Furthermore, HR elevation in the 6-OHDA/VEH group may be the net result of ongoing responses to 6-OHDA-induced oxidative stress on the heart and the hypotensive state produced by the sympathectomy. 6-OHDA reduces cardiac NE for 5 days in rats and 3–14 days in mice (Joers et al., 2014). Therefore, this is consistent with HR elevation maintenance in the 6-OHDA/VEH group. However, after DEX oral treatment initiates, HR decreases in both groups although in the 6-OHDA/DEX group seems to have a lower level than the VEH group, probably due to loss of sympathetic fibers to the heart, cardiac GR signaling (Oakley et al., 2019), and an increase in central reflex mechanisms opposed to DEX-induced vascular reactivity.

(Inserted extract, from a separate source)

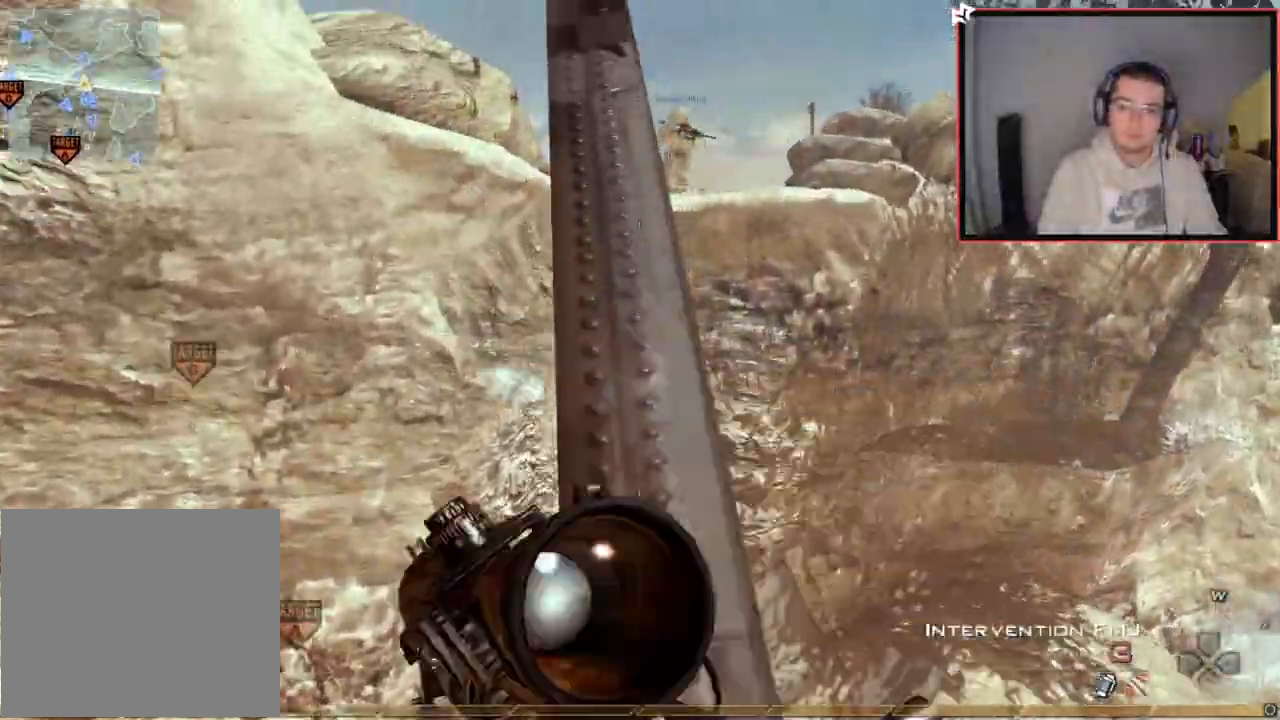
{"buttons": [], "left_stick": "up", "right_stick": "center", "events": [[16, "L1", "up"]]}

The combination ADMX/6-OHDA shows a higher reduction in MAP baseline, but DEX pressor response was not eliminated. So, the loss of the adrenal medulla and the partial sympathectomy may enhance vascular reactivity to catecholamines and renal mechanisms associated with non-genomic effects of GR or mineralocorticoid receptors. In addition, normalized MAP in ADMX/6-OHDA/DEX group is closer to the SHAM group on days 16 and 17, as in the experiment with 6-OHDA alone for 6 days. Interestingly, αMPT attenuated the effect of DEX without modifications in baseline (Soto-Piña et al., 2016), suggesting that catecholamine synthesis from both the adrenal medulla and sympathetic nerves is inhibited simultaneously and this may prevent vascular reactivity and enhanced MAP responses during DEX treatment.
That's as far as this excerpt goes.